--- begin QUOTED TEXT ---

Besides, the seismic response of the CSB subjected to non-uniform excitation are studied. It should be noted that the non-uniform excitation in this paper only considers wave passage effects, while local site effects and incoherence effects are not considered. In the test, the wave passage effect is realized by the time delay (dt) between two tables, shown in Figure 10.

The delay time dt can be calculated by following formula:

$$dt=\frac{L}{v_{app}}\cdot S_t$$

(1)

L stands for the distance of two points; V_app stands for the apparent wave velocity. In this paper, different V_app is studied, such as 480 m/s, 240 m/s and 120 m/s; S_t stands for the similitude ratios of time, that is 0.0707 in table 2. As the main span of the CSB is 680 m, delay time dt in the test is calculated as 0.1 s, 0.2 s and 0.4 s, listed in

Table 4. The shake table test cases.

Test cases	Uniform Excitation		Non-Uniform Excitation
	Case1	Case2	Case3	Case4	Case5	Case6	Case7	Case8
Exctation	ScEL	ScTCU	ScEL	ScEL	ScEL	ScTCU	ScTCU	ScTCU
delay time (dt)	0 s	0 s	0.1 s	0.2 s	0.4 s	0.1 s	0.2 s	0.4 s

.

As mentioned above, the ScEL and ScTCU are adopted as input motions for comparing the different seismic responses due to the NNF the PNF motion. Table 4 shows the shake table test cases.

4. Seismic Response of CSBs Under Uniform Excitations

4.1. Reproduction Validation for Uniform Excitations

Figure 11a shows the accelerations recorded on the shake tables under the uniform excitation of ScEL. It shows the longitudinal movement of both tables are in the same order. Figure 11b shows the acceleration Fourier amplitudes comparison of the two tables. The result indicates the identical Fourier amplitudes distribution of both tables. In the other test cases, similar result can be observed. Generally, the measured data shows shake table system of Fuzhou University has a good reproduction accuracy for earthquake motions.

--- end QUOTED TEXT ---

PROMPT 1
Write out the rows below word for word, all of them.

--- begin INPUT DATA ---

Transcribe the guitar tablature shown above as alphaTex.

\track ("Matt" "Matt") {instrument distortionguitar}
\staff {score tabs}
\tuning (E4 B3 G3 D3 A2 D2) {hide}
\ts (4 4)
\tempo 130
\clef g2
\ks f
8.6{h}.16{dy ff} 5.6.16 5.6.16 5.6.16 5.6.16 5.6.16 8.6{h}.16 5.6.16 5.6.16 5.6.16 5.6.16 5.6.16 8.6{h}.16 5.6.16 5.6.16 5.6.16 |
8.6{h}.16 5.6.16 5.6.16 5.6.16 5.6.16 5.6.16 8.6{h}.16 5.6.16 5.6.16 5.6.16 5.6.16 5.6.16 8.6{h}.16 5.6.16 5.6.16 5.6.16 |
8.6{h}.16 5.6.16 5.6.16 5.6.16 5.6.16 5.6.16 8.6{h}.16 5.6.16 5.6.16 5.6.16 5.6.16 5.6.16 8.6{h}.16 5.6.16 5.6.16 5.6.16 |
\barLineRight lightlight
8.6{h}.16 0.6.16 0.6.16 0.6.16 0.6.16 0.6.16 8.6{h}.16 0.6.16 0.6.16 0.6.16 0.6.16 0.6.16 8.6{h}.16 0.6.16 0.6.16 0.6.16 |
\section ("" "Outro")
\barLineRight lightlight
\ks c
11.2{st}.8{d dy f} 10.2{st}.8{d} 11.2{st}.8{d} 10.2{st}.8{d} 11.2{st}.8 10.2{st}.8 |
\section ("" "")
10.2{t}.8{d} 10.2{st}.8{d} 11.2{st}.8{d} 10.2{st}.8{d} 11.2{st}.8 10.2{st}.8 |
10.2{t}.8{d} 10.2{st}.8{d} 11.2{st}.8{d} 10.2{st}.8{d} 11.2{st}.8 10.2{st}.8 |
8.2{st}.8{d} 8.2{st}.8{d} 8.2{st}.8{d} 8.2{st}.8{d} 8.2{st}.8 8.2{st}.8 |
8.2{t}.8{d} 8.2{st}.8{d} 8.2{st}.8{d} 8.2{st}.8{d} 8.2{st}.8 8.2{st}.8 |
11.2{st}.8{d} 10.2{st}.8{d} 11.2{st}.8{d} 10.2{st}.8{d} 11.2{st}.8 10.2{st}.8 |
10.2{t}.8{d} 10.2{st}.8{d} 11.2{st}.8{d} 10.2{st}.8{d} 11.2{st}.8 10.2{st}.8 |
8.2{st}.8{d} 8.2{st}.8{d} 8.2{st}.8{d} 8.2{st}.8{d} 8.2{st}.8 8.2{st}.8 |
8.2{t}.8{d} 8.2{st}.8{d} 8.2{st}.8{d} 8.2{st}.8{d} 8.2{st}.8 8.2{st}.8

--- end INPUT DATA ---

PROMPT 2
In the shake table passage, which effects are not considered in the non-uniform excitation?

EXERCISE RESULT 1
Transcribe the guitar tablature shown above as alphaTex.

\track ("Matt" "Matt") {instrument distortionguitar}
\staff {score tabs}
\tuning (E4 B3 G3 D3 A2 D2) {hide}
\ts (4 4)
\tempo 130
\clef g2
\ks f
8.6{h}.16{dy ff} 5.6.16 5.6.16 5.6.16 5.6.16 5.6.16 8.6{h}.16 5.6.16 5.6.16 5.6.16 5.6.16 5.6.16 8.6{h}.16 5.6.16 5.6.16 5.6.16 |
8.6{h}.16 5.6.16 5.6.16 5.6.16 5.6.16 5.6.16 8.6{h}.16 5.6.16 5.6.16 5.6.16 5.6.16 5.6.16 8.6{h}.16 5.6.16 5.6.16 5.6.16 |
8.6{h}.16 5.6.16 5.6.16 5.6.16 5.6.16 5.6.16 8.6{h}.16 5.6.16 5.6.16 5.6.16 5.6.16 5.6.16 8.6{h}.16 5.6.16 5.6.16 5.6.16 |
\barLineRight lightlight
8.6{h}.16 0.6.16 0.6.16 0.6.16 0.6.16 0.6.16 8.6{h}.16 0.6.16 0.6.16 0.6.16 0.6.16 0.6.16 8.6{h}.16 0.6.16 0.6.16 0.6.16 |
\section ("" "Outro")
\barLineRight lightlight
\ks c
11.2{st}.8{d dy f} 10.2{st}.8{d} 11.2{st}.8{d} 10.2{st}.8{d} 11.2{st}.8 10.2{st}.8 |
\section ("" "")
10.2{t}.8{d} 10.2{st}.8{d} 11.2{st}.8{d} 10.2{st}.8{d} 11.2{st}.8 10.2{st}.8 |
10.2{t}.8{d} 10.2{st}.8{d} 11.2{st}.8{d} 10.2{st}.8{d} 11.2{st}.8 10.2{st}.8 |
8.2{st}.8{d} 8.2{st}.8{d} 8.2{st}.8{d} 8.2{st}.8{d} 8.2{st}.8 8.2{st}.8 |
8.2{t}.8{d} 8.2{st}.8{d} 8.2{st}.8{d} 8.2{st}.8{d} 8.2{st}.8 8.2{st}.8 |
11.2{st}.8{d} 10.2{st}.8{d} 11.2{st}.8{d} 10.2{st}.8{d} 11.2{st}.8 10.2{st}.8 |
10.2{t}.8{d} 10.2{st}.8{d} 11.2{st}.8{d} 10.2{st}.8{d} 11.2{st}.8 10.2{st}.8 |
8.2{st}.8{d} 8.2{st}.8{d} 8.2{st}.8{d} 8.2{st}.8{d} 8.2{st}.8 8.2{st}.8 |
8.2{t}.8{d} 8.2{st}.8{d} 8.2{st}.8{d} 8.2{st}.8{d} 8.2{st}.8 8.2{st}.8

EXERCISE RESULT 2
Local site effects and incoherence effects.